The Liberal Party of Canada won the general elections held this Monday according to the projections of the Canadian radio-television, CBC, which represents the third consecutive victory for its leader, Justin Trudeau. But it is a bittersweet triumph. Since he has not achieved the absolute majority he was looking for when he unexpectedly advanced the appointment with the polls.
In the absence of the recount of a large part of the votes in the centre and west of the country, CBC pointed out that the Liberals have so far obtained 150 of the 338 deputies in the Lower House of Parliament, which would lead Trudeau to a new minority government.
At 10:45 p.m. in Ottawa (02:45 GMT on Tuesday), the projections gave the Liberal Party 150 deputies compared to 117 from the PC, 28 from the sovereignist Bloque Quebequés (BQ), 27 for the social-democratic New Democratic Party and 3 for the Green Party.
Around 30 million people were summoned to the polls this Monday to elect the 338 deputies of the Lower House of Parliament who will decide which party forms the next government of the country.
The latest poll results released before the opening of the polling stations placed Liberals and Conservatives in a technical tie in the level of intention to vote: the Liberal Party would have the support of 31.5% of the electorate while the Conservative Party would add 31%.
But the particularities of the Canadian electoral system, which is direct suffrage for which in reality 338 elections are held in the country today, one for each electoral district that sends a deputy to the Lower House of Parliament, will allow Trudeau’s liberals to get more seats than the Conservatives.
The Canadian public radio, CBC, predicts that the Liberals will obtain 155 deputies on Monday, while the Conservatives will have to be content with 119. Behind will be the Social Democratic New Democratic Party (NPD), with 32 deputies; and the sovereign Bloque Quebequés (BQ), with 31 deputies. The Green Party would also win a seat.
If these figures are confirmed, Trudeau’s victory will be bittersweet since he would not achieve the desired absolute majority when he brought the elections forward and would add pressure to his future leadership in the Liberals.
In August, Trudeau decided to call snap elections just two years after the previous elections and when polls indicated that the Liberals were as much as 10 percentage points ahead of the Conservatives.
At that time, a majority of Canadians approved of the government’s handling of the pandemic and the economic crisis created by the disease. After the elections were called, many voters expressed their dissatisfaction with the elections and the Liberals began to lose support.
During the electoral campaign, Trudeau has defended the need to call elections so that Canadians can decide the measures to adopt to get out of the covid-19 crisis. The opposition parties have accused him of calling elections in the midst of a health emergency to try to get an absolute majority in Parliament.

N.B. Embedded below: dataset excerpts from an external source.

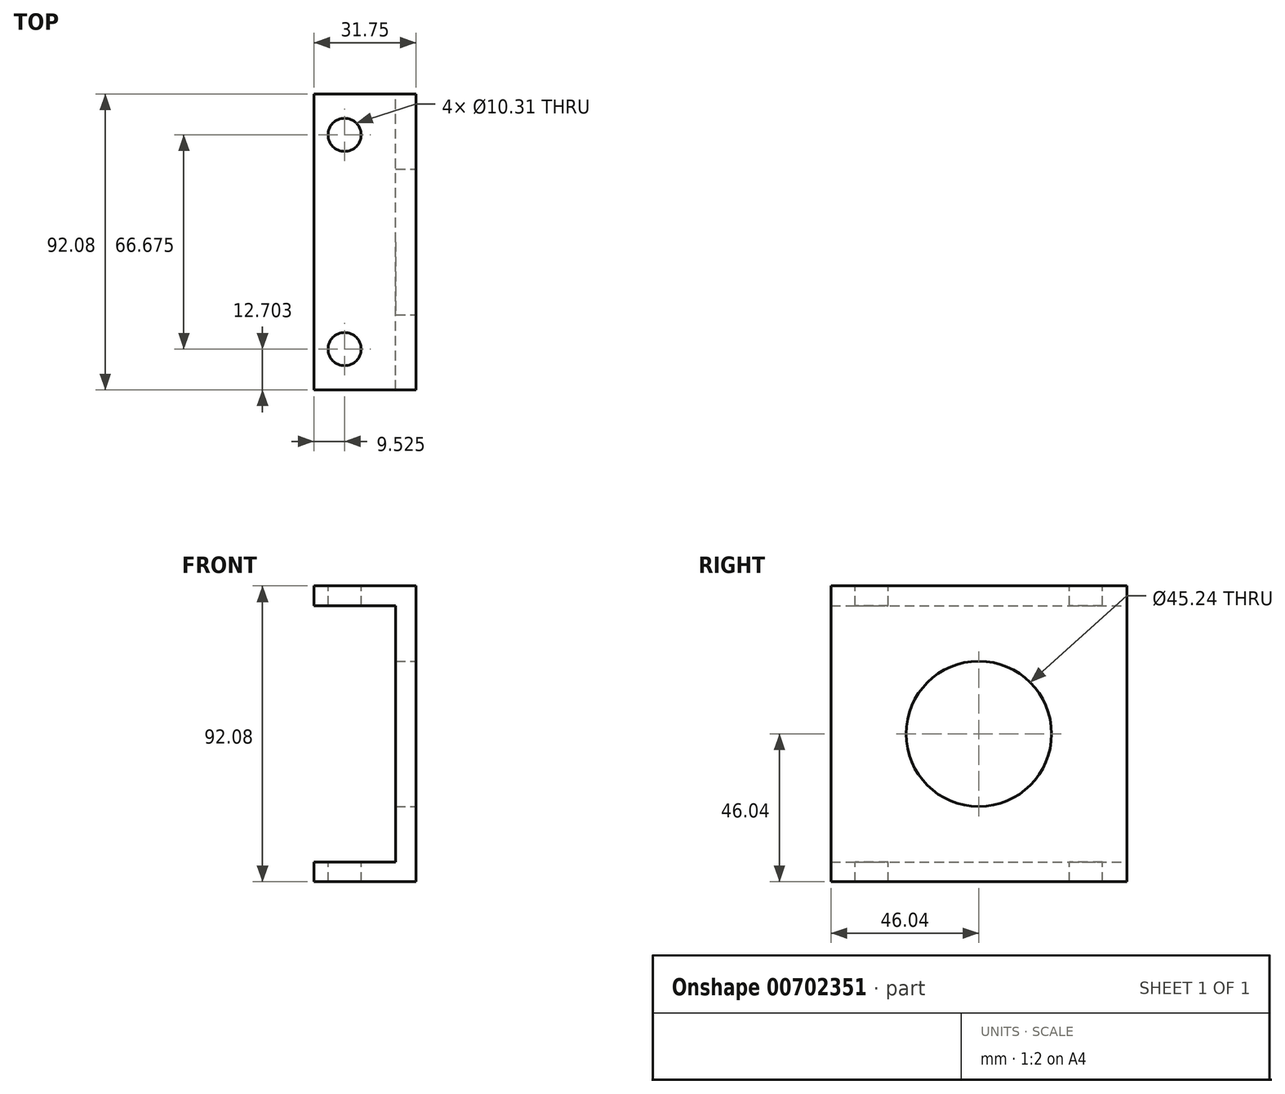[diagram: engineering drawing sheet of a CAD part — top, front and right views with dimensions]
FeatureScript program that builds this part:
annotation { "Feature Type Name" : "Feature", "Feature Type Description" : "" }
export const myFeature = defineFeature(function(context is Context, id is Id, definition is map)
    precondition{}
    {
        {
            var Q0;
            Q0=qCreatedBy(makeId("Right.planeOp"),FACE);
            var sketch = newSketch(context, id + "F0", { "sketchPlane" : qUnion([Q0])});
            skLineSegment(sketch, "E0.bottom", {"start": v(46.04, 46.04) * mm, "end": v(-46.04, 46.04) * mm});
            skLineSegment(sketch, "E0.top", {"start": v(46.04, -46.04) * mm, "end": v(-46.04, -46.04) * mm});
            skLineSegment(sketch, "E0.left", {"start": v(46.04, 46.04) * mm, "end": v(46.04, -46.04) * mm});
            skLineSegment(sketch, "E0.right", {"start": v(-46.04, 46.04) * mm, "end": v(-46.04, -46.04) * mm});
            skPoint(sketch, "E0.middle", {"position": v(0, 0) * mm});
            skSolve(sketch);
        }
        {
            var Q0;
            Q0 = qSketchRegion(id + "F0", true);
            extrude(context, id + "F1", {"entities" : qUnion([Q0]), "depth" : 25.4 * mm, "offsetDistance" : 25.4 * mm});
        }
        {
            var Q0;
            Q0=makeQuery(id+"F1.opExtrude","CAP_FACE",FACE,{"disambiguationData":[OSD([sQuery(id+"F0.wireOp",EDGE,"E0.bottom"),sQuery(id+"F0.wireOp",EDGE,"E0.top"),sQuery(id+"F0.wireOp",EDGE,"E0.left"),sQuery(id+"F0.wireOp",EDGE,"E0.right")])],"isStart":true});
            var sketch = newSketch(context, id + "F2", { "sketchPlane" : qUnion([Q0])});
            skLineSegment(sketch, "E1.bottom", {"start": v(82.55, 39.88) * mm, "end": v(-82.55, 39.88) * mm});
            skLineSegment(sketch, "E1.top", {"start": v(82.55, -39.88) * mm, "end": v(-82.55, -39.88) * mm});
            skLineSegment(sketch, "E1.left", {"start": v(82.55, 39.88) * mm, "end": v(82.55, -39.88) * mm});
            skLineSegment(sketch, "E1.right", {"start": v(-82.55, 39.88) * mm, "end": v(-82.55, -39.88) * mm});
            skPoint(sketch, "E1.middle", {"position": v(0, 0) * mm});
            skSolve(sketch);
        }
        {
            var Q0;
            Q0 = qSketchRegion(id + "F2", true);
            extrude(context, id + "F3", {"entities" : qUnion([Q0]), "operationType" : NewBodyOperationType.REMOVE, "oppositeDirection" : true, "depth" : 19.05 * mm, "offsetDistance" : 25.4 * mm});
        }
        {
            var Q0;
            Q0=makeQuery(id+"F1.opExtrude","CAP_FACE",FACE,{"disambiguationData":[OSD([sQuery(id+"F0.wireOp",EDGE,"E0.bottom"),sQuery(id+"F0.wireOp",EDGE,"E0.top"),sQuery(id+"F0.wireOp",EDGE,"E0.left"),sQuery(id+"F0.wireOp",EDGE,"E0.right")])],"isStart":false});
            var sketch = newSketch(context, id + "F4", { "sketchPlane" : qUnion([Q0])});
            skCircle(sketch, "E2", {"center": v(0, 0) * mm, "radius": 22.62 * mm});
            skSolve(sketch);
        }
        {
            var Q0;
            Q0 = qSketchRegion(id + "F4", true);
            extrude(context, id + "F5", {"entities" : qUnion([Q0]), "operationType" : NewBodyOperationType.REMOVE, "endBound" : BoundingType.THROUGH_ALL, "oppositeDirection" : true, "depth" : 25.4 * mm, "offsetDistance" : 25.4 * mm});
        }
        {
            var Q0;
            {var subQ0=sQuery(id+"F0.wireOp",EDGE,"E0.bottom");var subQ1=sQuery(id+"F0.wireOp",EDGE,"E0.right");var subQ2=sQuery(id+"F0.wireOp",EDGE,"E0.left");Q0=makeQuery(id+"F3.boolean.opBoolean","SPLIT",FACE,{"disambiguationData":[TD([makeQuery(id+"F1.opExtrude","SWEPT_FACE",FACE,{"disambiguationData":[OSD([subQ0])]})])],"derivedFrom":makeQuery(id+"F1.opExtrude","CAP_FACE",FACE,{"disambiguationData":[OSD([subQ0,sQuery(id+"F0.wireOp",EDGE,"E0.top"),subQ2,subQ1])],"isStart":true})});}
            var sketch = newSketch(context, id + "F6", { "sketchPlane" : qUnion([Q0])});
            skLineSegment(sketch, "E3.0", {"start": v(46.04, 39.88) * mm, "end": v(-46.04, 39.88) * mm});
            skLineSegment(sketch, "E3.1", {"start": v(46.04, 46.04) * mm, "end": v(46.04, 39.88) * mm});
            skLineSegment(sketch, "E3.2", {"start": v(-46.04, 46.04) * mm, "end": v(46.04, 46.04) * mm});
            skLineSegment(sketch, "E3.3", {"start": v(-46.04, 46.04) * mm, "end": v(-46.04, 39.88) * mm});
            skLineSegment(sketch, "E4.0", {"start": v(-46.04, -46.04) * mm, "end": v(46.04, -46.04) * mm});
            skLineSegment(sketch, "E4.1", {"start": v(46.04, -39.88) * mm, "end": v(-46.04, -39.88) * mm});
            skLineSegment(sketch, "E4.2", {"start": v(46.04, -39.88) * mm, "end": v(46.04, -46.04) * mm});
            skLineSegment(sketch, "E4.3", {"start": v(-46.04, -39.88) * mm, "end": v(-46.04, -46.04) * mm});
            skSolve(sketch);
        }
        {
            var Q0;
            Q0 = qSketchRegion(id + "F6", true);
            extrude(context, id + "F7", {"entities" : qUnion([Q0]), "operationType" : NewBodyOperationType.ADD, "depth" : 6.35 * mm, "offsetDistance" : 25.4 * mm});
        }
        {
            var Q0;
            Q0=makeQuery(id+"F7.boolean.opBoolean","MERGE",FACE,{"derivedFrom":[makeQuery(id+"F1.opExtrude","SWEPT_FACE",FACE,{"disambiguationData":[OSD([sQuery(id+"F0.wireOp",EDGE,"E0.bottom")])]}),makeQuery(id+"F7.opExtrude","SWEPT_FACE",FACE,{"disambiguationData":[OSD([sQuery(id+"F6.wireOp",EDGE,"E3.2")])]})]});
            var sketch = newSketch(context, id + "F8", { "sketchPlane" : qUnion([Q0])});
            skLineSegment(sketch, "E5", {"start": v(3.17, -46.04) * mm, "end": v(3.17, 46.04) * mm, "construction": true});
            skCircle(sketch, "E6", {"center": v(3.17, -33.34) * mm, "radius": 5.16 * mm});
            skCircle(sketch, "E7", {"center": v(3.17, 33.34) * mm, "radius": 5.16 * mm});
            skSolve(sketch);
        }
        {
            var Q0;
            Q0 = qSketchRegion(id + "F8", true);
            extrude(context, id + "F9", {"entities" : qUnion([Q0]), "operationType" : NewBodyOperationType.REMOVE, "endBound" : BoundingType.THROUGH_ALL, "oppositeDirection" : true, "depth" : 25.4 * mm, "offsetDistance" : 25.4 * mm});
        }
    });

But Trudeau has struggled to defend the decision and justify the more than 600 million Canadian dollars (468 million US dollars) that the elections will cost, the highest bill in the country’s electoral history.
Trudeau voted on Monday morning accompanied by his three children and his wife, Sophie Grégoire, in his constituency in the city of Montreal. At about the same time, O’Toole did the same at a polling station in the town of Oshawa, about 60 kilometres east of Toronto. After casting his vote, Trudeau posted a message on his Twitter account encouraging participation with a photograph in which he appears casting his ballot surrounded by his three children: “I just voted in the 44th election. You should too.
O’Toole also took to Twitter to encourage Canadians to go to the polls. Proud to cast our votes today. Make sure you do the same, ”said the Conservative leader whose message was accompanied by a photo with his wife, Rebecca, at the foot of the ballot box.
The only major incident recorded in the early hours of the day was a confrontation at a polling station in the city of Edmonton, in the west of the country, when two people refused to cover their mouths and noses with masks, as is mandatory. . According to witnesses to the incident, a man and a woman tried to cast their vote without wearing masks, which caused an altercation that forced the police to intervene. After the arrival of the agents, the two individuals left the centre without voting.
The protection measures against covid-19 are causing the voting process to be slower this year than in the past. In cities like Toronto, long lines have been formed at some polling stations for measures restricting the number of people inside.